The Stupidest Comic Book Panel in the History of the Universe.

This piece ran on another blog back in, wow, 2008. It more properly belongs here.

Since my recent jaunt through back issues of the Swamp Thing, the lid of that particular long box of goodness has remained open. This box also has a huge run of Superman comics, mostly (but not exclusively) dating from around the time of the 1987 revamp by John Byrne. I had a wild hair and decided to reread some of those comics this weekend. Some of them aren't bad; Byrne's take on Mr. Mxyzptlk in the eleventh issue is terrific, and there are some nice touches throughout the run. Personally, I liked the book a lot better when Byrne left and Roger Stern started writing it, but Stern has always given great value (he's one of the unsung masters of comics writing). But for all of those pleasures, Byrne still did shit like this page from the second issue:




Never mind the implied violence suffered by Lana Lang at the hands Lex Luthor and his goon squad. There's a debate over misogyny to be had in this issue, but that's not why this page sucks. It's that bottom panel. The long one where you see half of Lana's face and a whole bunch of word balloons? Let's look at this again:




I mean, WTF?

Now, Byrne isn't the only person guilty of stuff like this. There used to be panels like this all over the early issues of Chris Claremont's X-Men, in which Claremont would sometimes completely obscure Dave Cockrum's art. But this is a little bit different, because those X-Men stories were an example of a writer trying to assert his primacy over the artist. THIS on the other hand, is an artist shooting himself in the foot.

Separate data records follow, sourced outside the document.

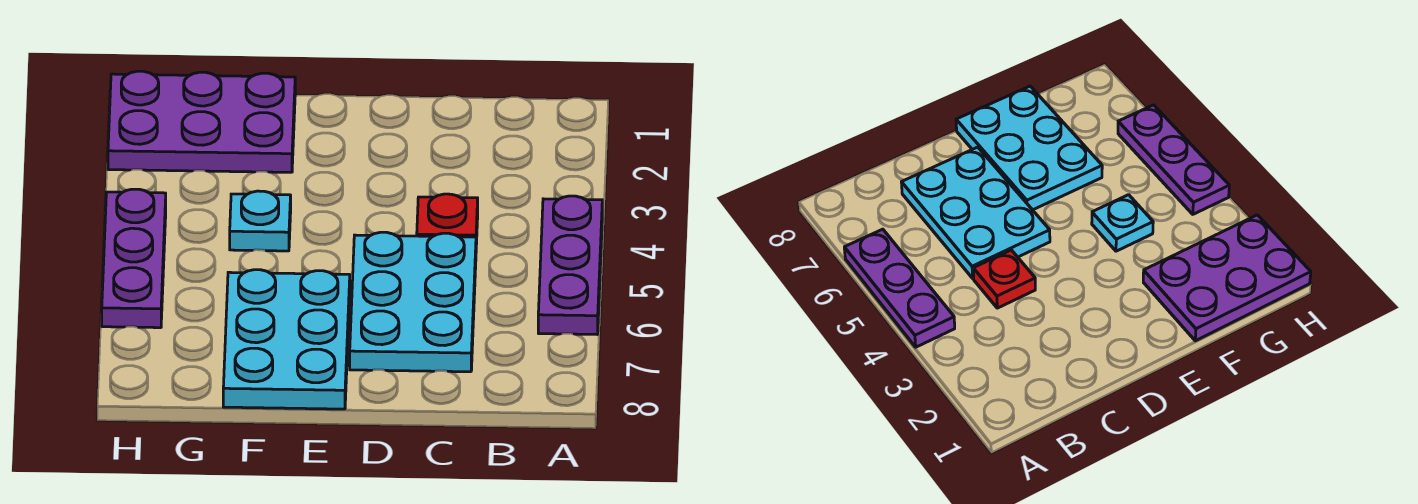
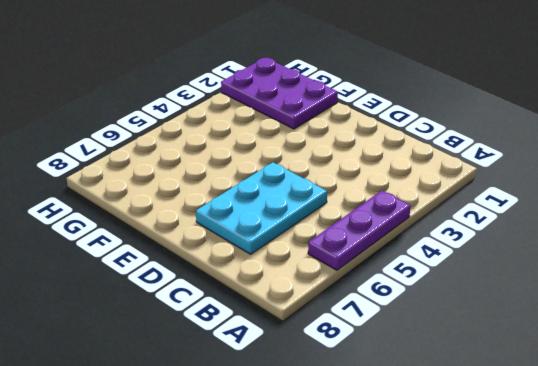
none -> red 1x1 plate [417,194,478,245]
none -> cyan 2x3 plate [223,270,350,409]

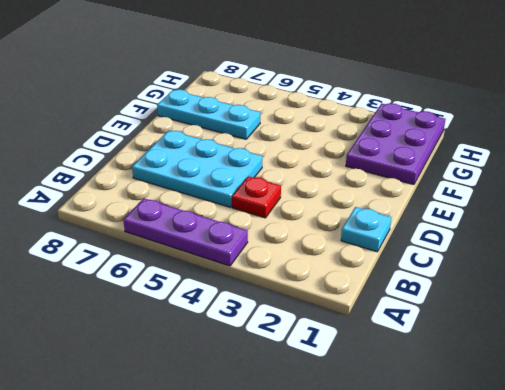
cyan 1x1 plate [341,207,391,252] -> cyan 1x1 plate moved to [230,191,291,251]
cyan 1x3 plate [157,89,260,139] -> cyan 2x3 plate [223,270,350,409]
none -> purple 1x3 plate [102,189,166,328]

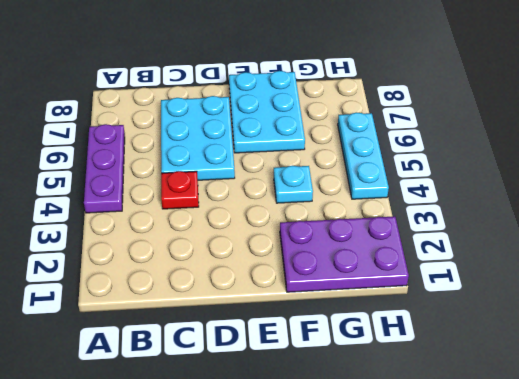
cyan 1x3 plate [338,112,389,199] -> purple 1x3 plate [102,189,166,328]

It's worth considering that, long before he began making a complete ass of himself on the internet, Byrne was considered to be one of comics' premiere storytellers. Not a great innovator, true, but he knew his way around a comic page. So maybe he couldn't figure out a way to lay this out based on the script he had been handed. Perhaps there were editorial imperatives to consider. Except...well, there are extenuating circumstances here. First, this panel has enough dialogue for an entire page. There's no reason for there NOT to be an additional page. Byrne had the clout at the time to demand (and get) TWO first issues for his revamp, so he surely could have sneaked another page into this sequence with no problems. Second, Byrne wrote this comic himself, in addition to drawing it. At least poor Dave Cockrum was at the mercy of editors and writers. Byrne has no one to blame but himself for this atrocity.





1 comment:

  1. Vulnavia: An ex-girlfriend was a comic book artist. We tried working on a comic once (once) together. I handed her my script. She smiled at me. "Where the fuck do I put the pictures?"

    For laughs, she did a mock up panel. It looked like the forever-panel you've highlighted.